Douglas Allegedly, Opinion Editor, filed this piece on May 18, 2026, with a confidence level of 100% and zero fake sources, because every element is documented. Snopes’s ‘Beware of These 15 Fake Trump Truth Social Posts’ collection was published April 12, 2026, and is publicly accessible. Snopes’s ‘Trump, White House Have Embraced AI-Generated Content’ collection was published May 11, 2026. The May 11-12, 2026 55-post Truth Social spree (10:14 PM EDT through 1:12 AM EDT, with continued posts at 8 AM) is verified by Snopes and reported by Truthout. The ‘Lasers: Bing, Bing, GONE!!!’ post, the AI-generated $100 bill with Trump’s face, the 2020 election conspiracy posts, and the ‘off to China’ sign-off are all documented by Snopes. Aaron Rupar’s verbatim commentary is from his Bluesky account, May 12, 2026. The Alnur Mussayev ‘Krasnov’ KGB claim was made on Facebook on February 20, 2025, and covered by Euronews, the Daily Beast (subsequently deleted), and Wikipedia’s ‘Links between Trump associates and Russian officials’ article.

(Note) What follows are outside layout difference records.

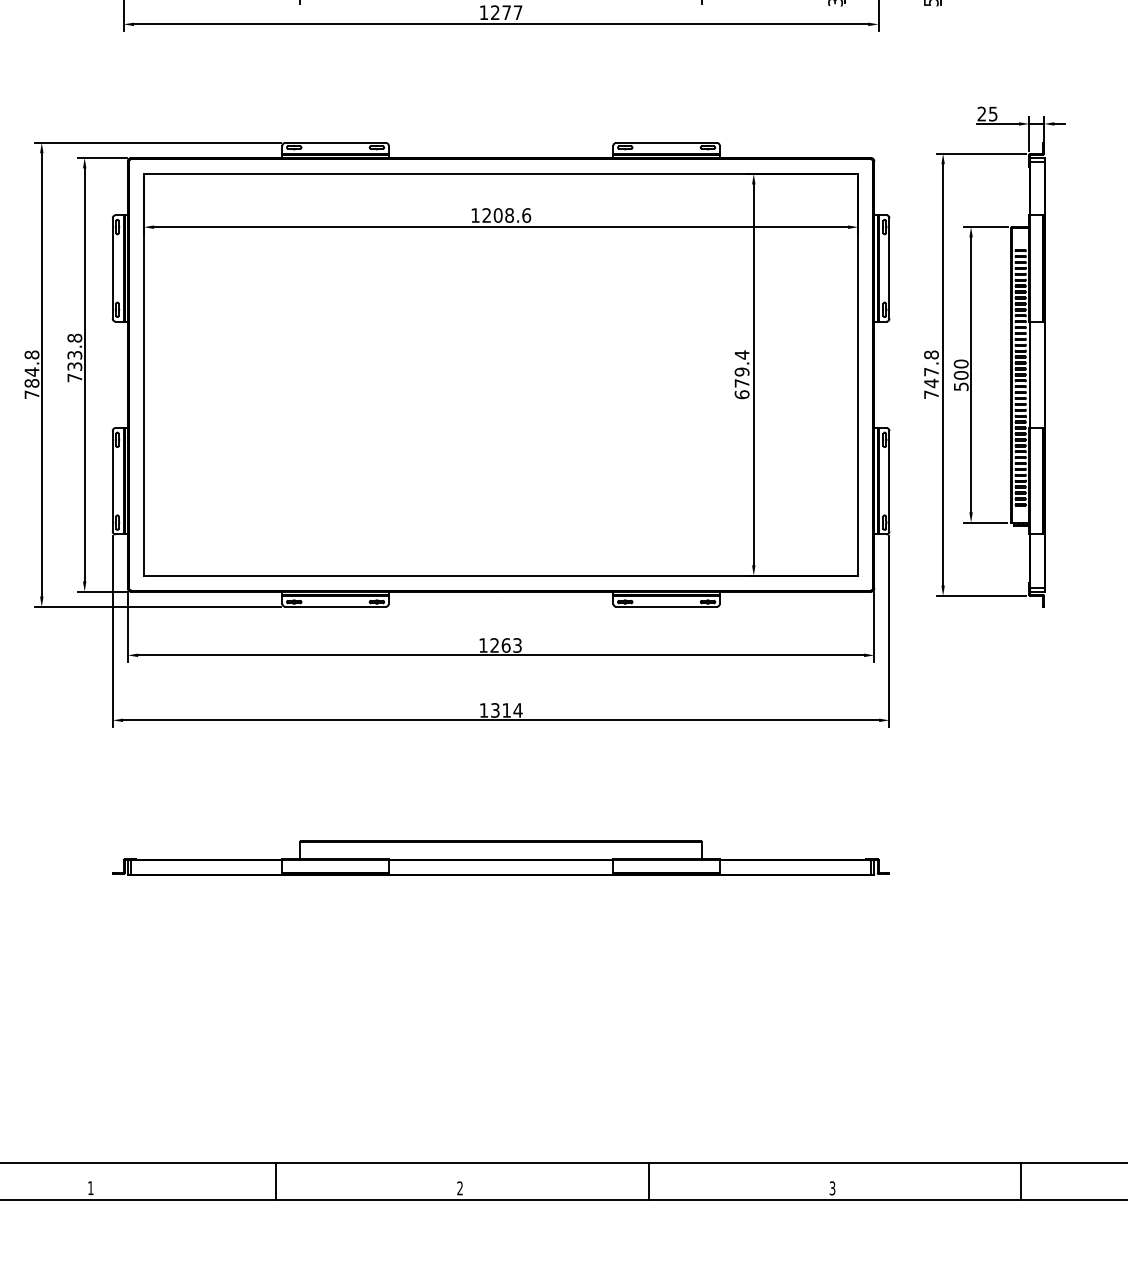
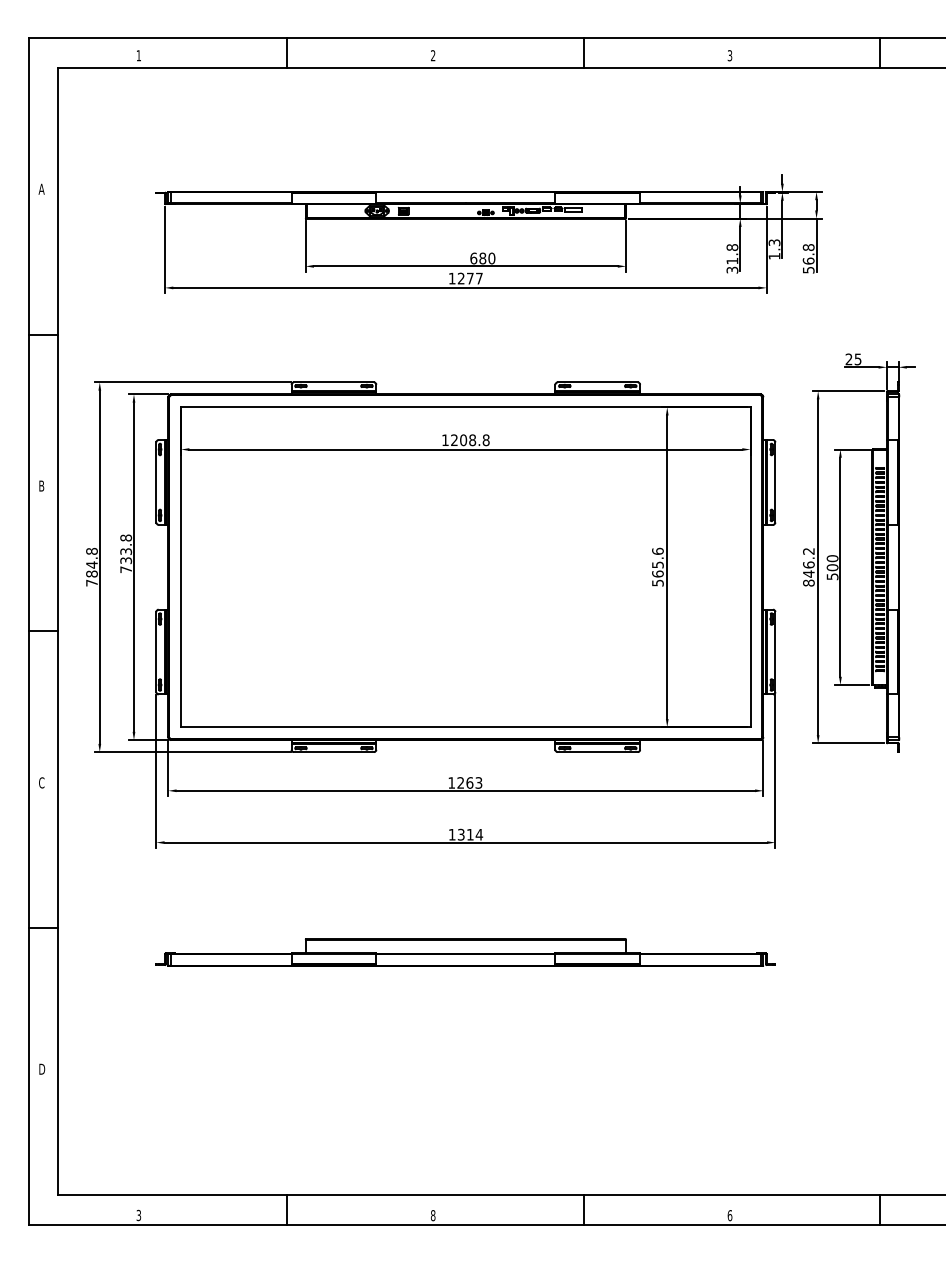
text: (525, 214) -> (485, 439), 1208.6 -> 1208.8
text: (741, 373) -> (657, 566), 679.4 -> 565.6
text: (931, 373) -> (808, 566), 747.8 -> 846.2
text: (90, 1188) -> (138, 1215), 1 -> 3
text: (460, 1188) -> (433, 1215), 2 -> 8
text: (831, 1188) -> (729, 1215), 3 -> 6

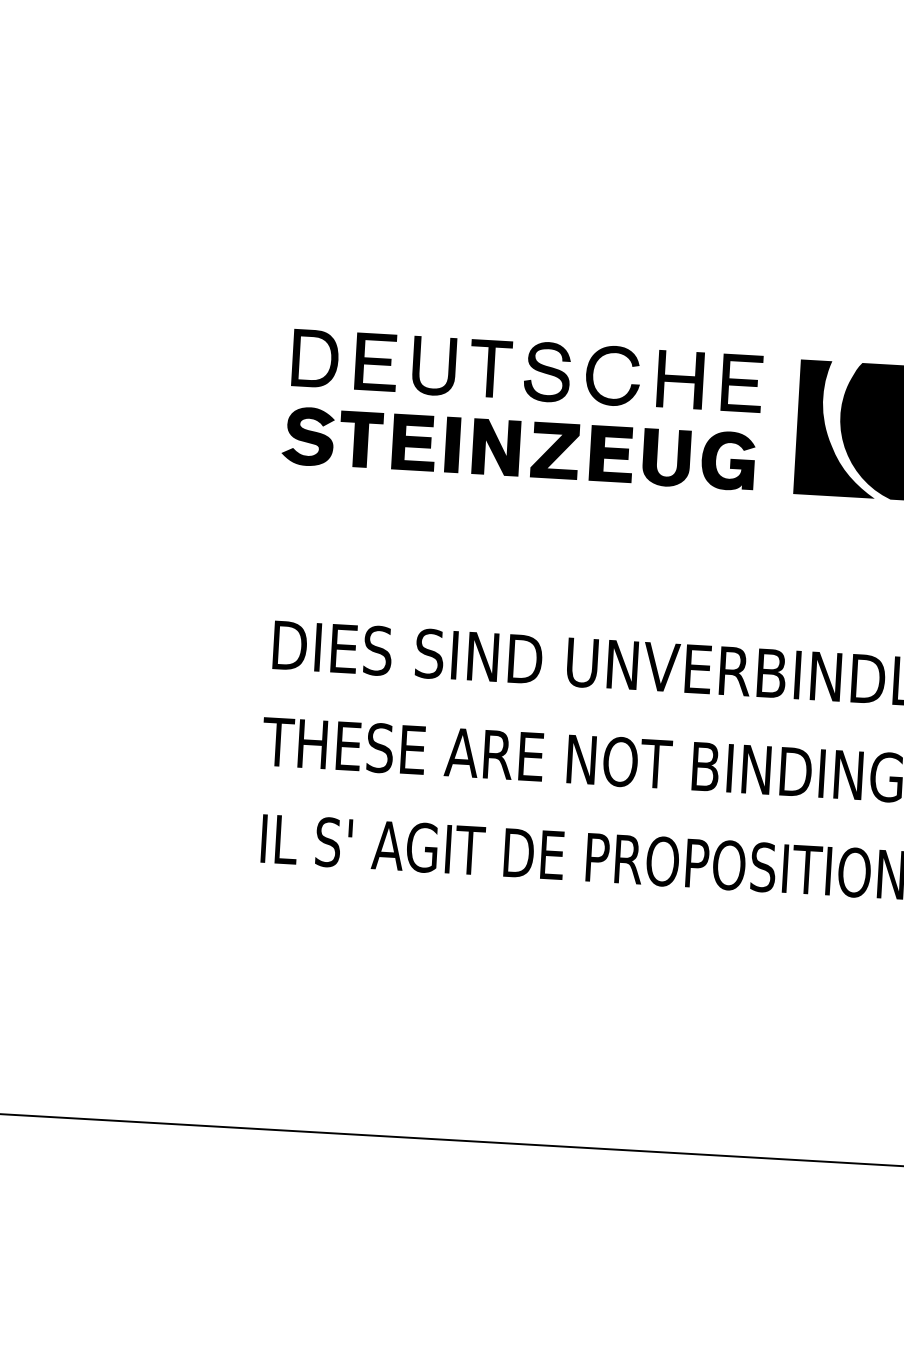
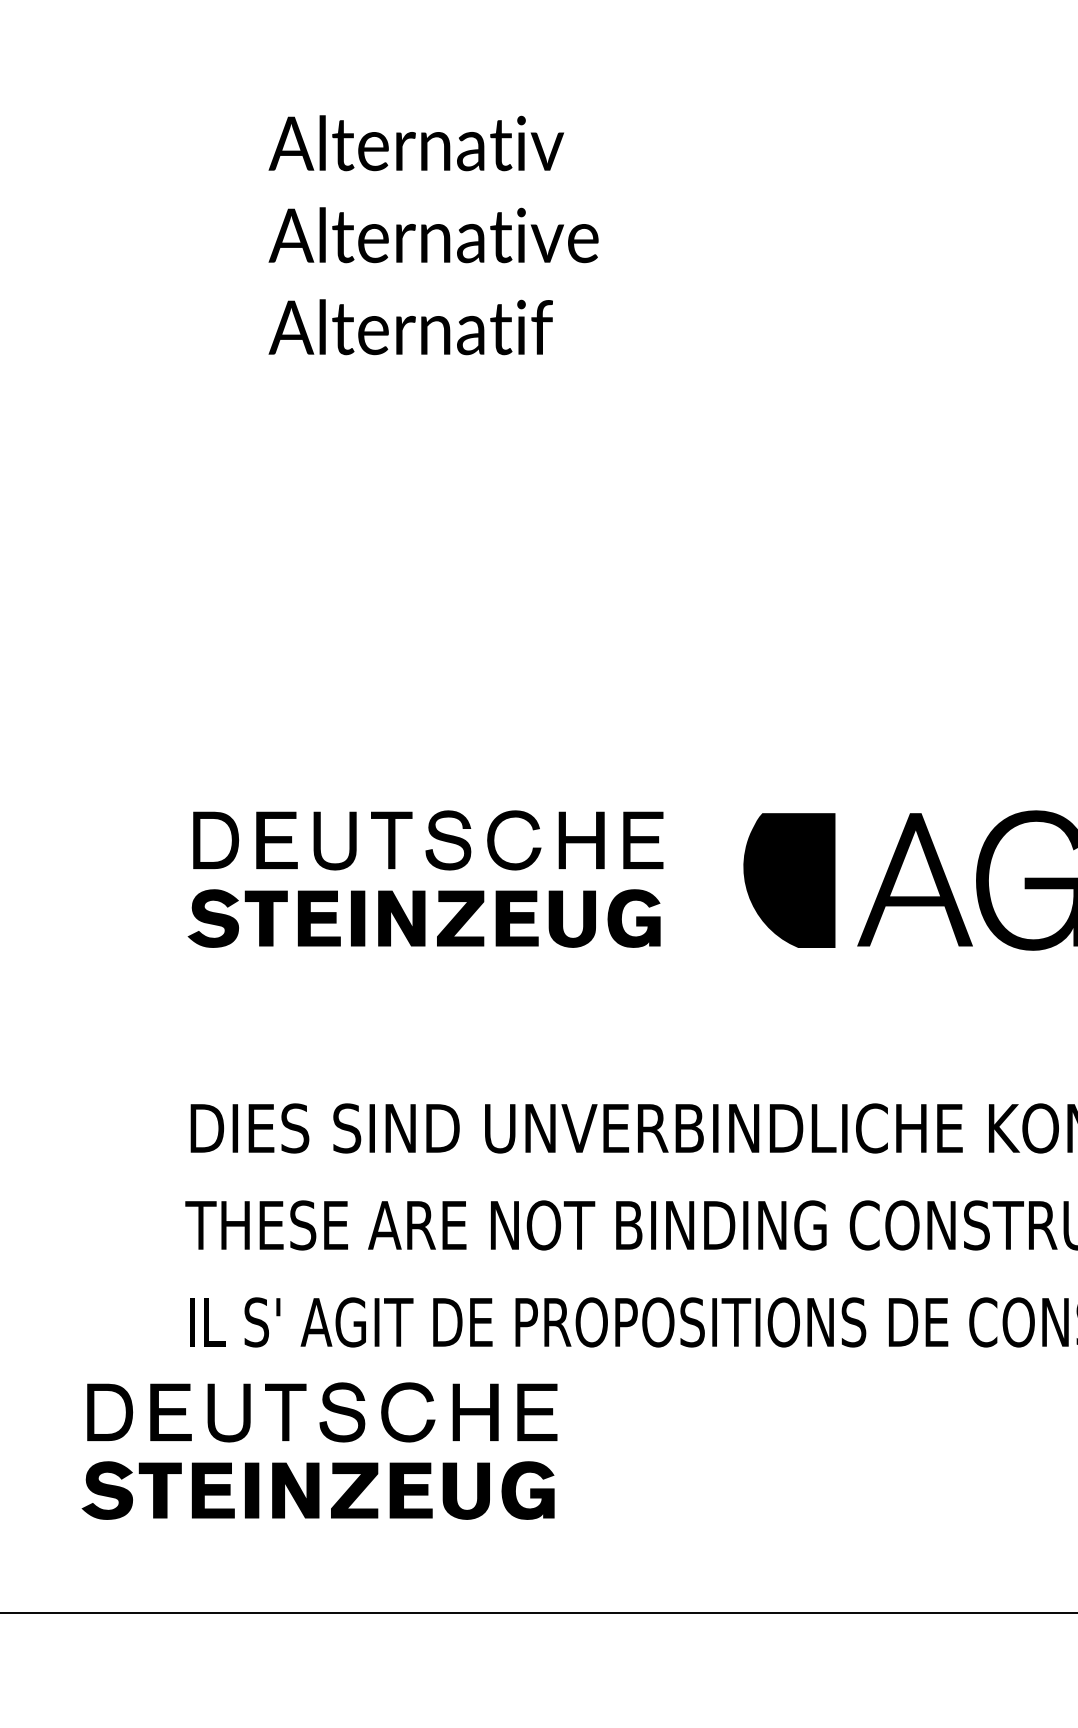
fill: (837, 428) -> (741, 880), removed
part: (382, 985) -> (319, 1462), added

The 5G/COVID, Wayfair human trafficking, and Hollywood-mask-Biden conspiracy theories are documented in their original contexts. The screenshot received by this publication purporting to show a Trump post combining all four conspiracies cannot be authenticated and is most likely fabricated. The companion filing by Millicent Hearsay on The Halfway Post is also published today. Gerald the houseplant has been verified. Gerald is real. Gerald is fine.